Wow. Wow. WOW! your pasta making is beyond fascinating to me, particularly as I simply buy my dried pasta at the store! Not only is your pasta delicious, but it no doubt is even MORE appetizing knowing that you made your own pasta. Incredible, incredible. I’m a little nervous about making my own pasta, but you have inspired me! I”m sure my family would be thrilled!
It is good to go back to what we know intimately and where we came from. Sometimes it is exactly what the soul demands! This is a beautiful dish. Square spaghetti – I love it!
The last time I had seen this pasta making tool was in my grandma’s kitchen in Italy. At least once a week, my brother and I used to fight for a turn to pass the roller and see the magic happen.
Great memories, thanks, Claudia
Haha…Silvia, I thought it really amusing when you said cooking is therapeutic…the longer the better!
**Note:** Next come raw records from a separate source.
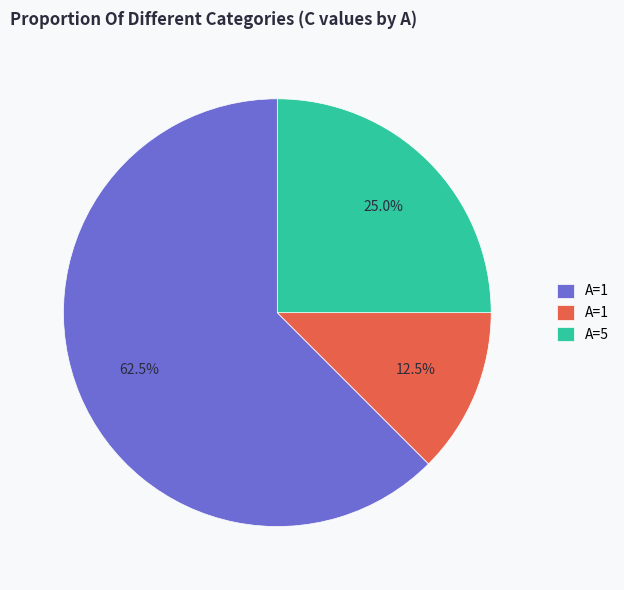

Does any single category account for the majority?

Yes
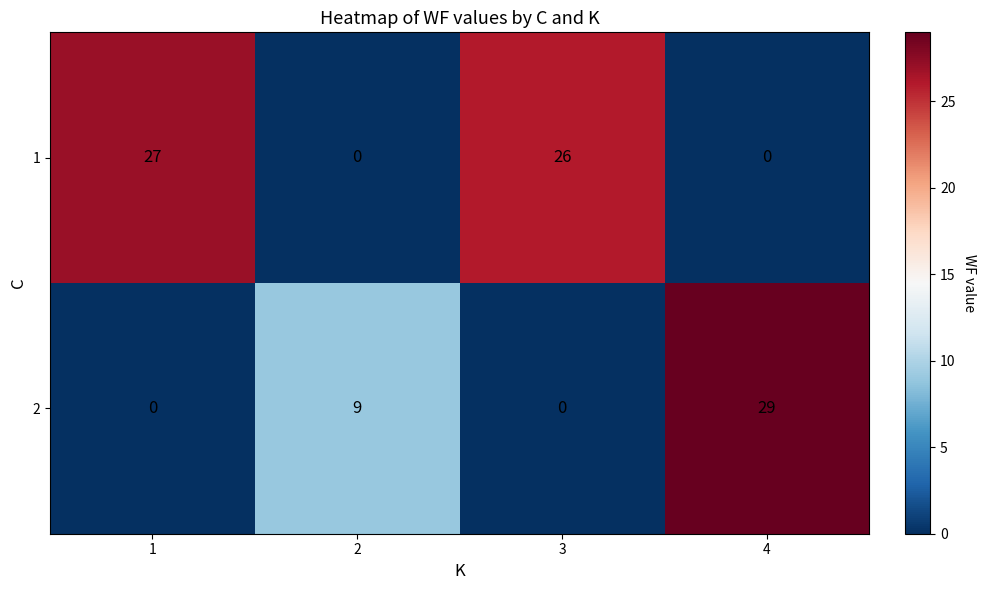

What is the total value across all series at 2?

9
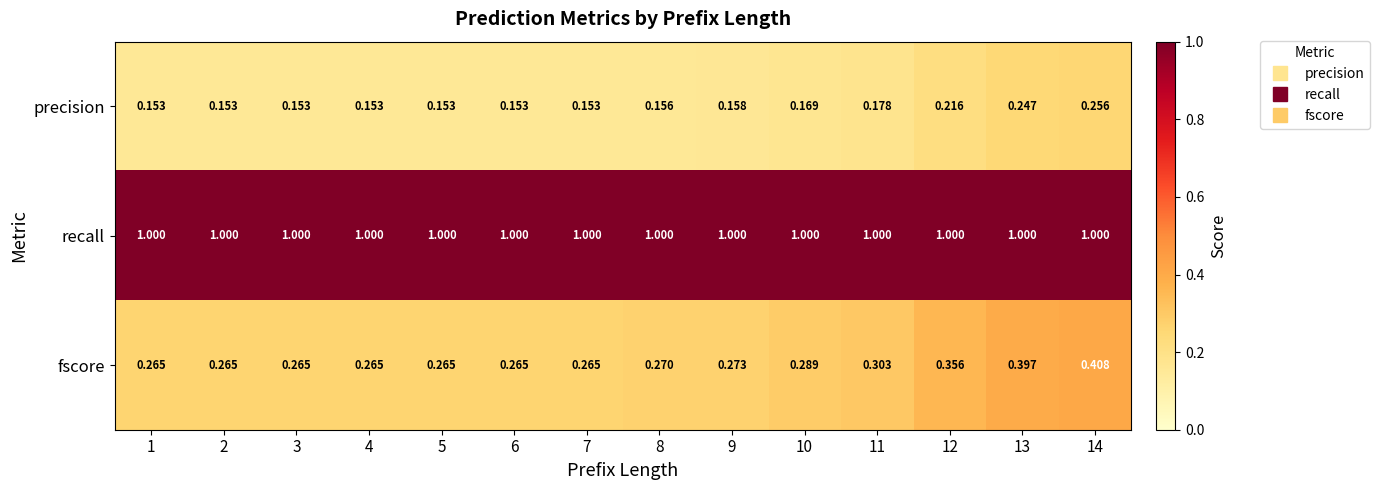

Which series has the largest total across all categories?

recall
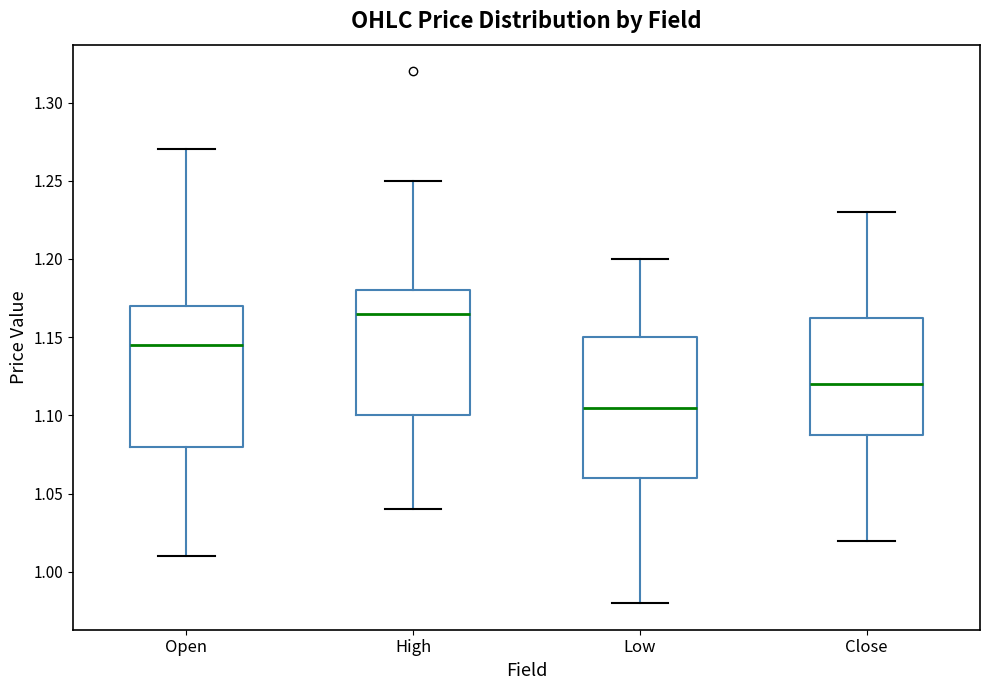

Reading left to right, transcribe this box plot: for each box, give where its median line is, the range the box spans, and where its two whiskers end, as read against the y-axis. The values are not printed on the chart, so give them approximately, as read against the axis.

Open: median 1.145, box 1.080 to 1.170, whiskers 1.010 to 1.270
High: median 1.165, box 1.100 to 1.180, whiskers 1.040 to 1.250
Low: median 1.105, box 1.060 to 1.150, whiskers 0.980 to 1.200
Close: median 1.120, box 1.090 to 1.165, whiskers 1.020 to 1.230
I must give you all my time consuming recipes I only look at the pictures but dare not touch them…no patience…haha Looks like cooking is not therapeutic for me then I love homemade noodles…taste very different from store bought. Love your dish…..looks very delicious. Please take care. Mary
YUM. Beautiful pasta. I could almost feel the power of this noble food. Thanks for the detailed information and photos.
I think I can… I think I can…
everything on your blog looks sooo mouthwatering, but this post caught my eye cos there is nothing that can beat (for me anyway hehe) a good vegetarian tomato based pasta! nothing! :O)
Great pasta recipe. I have been trying to make homemaid pasta forever.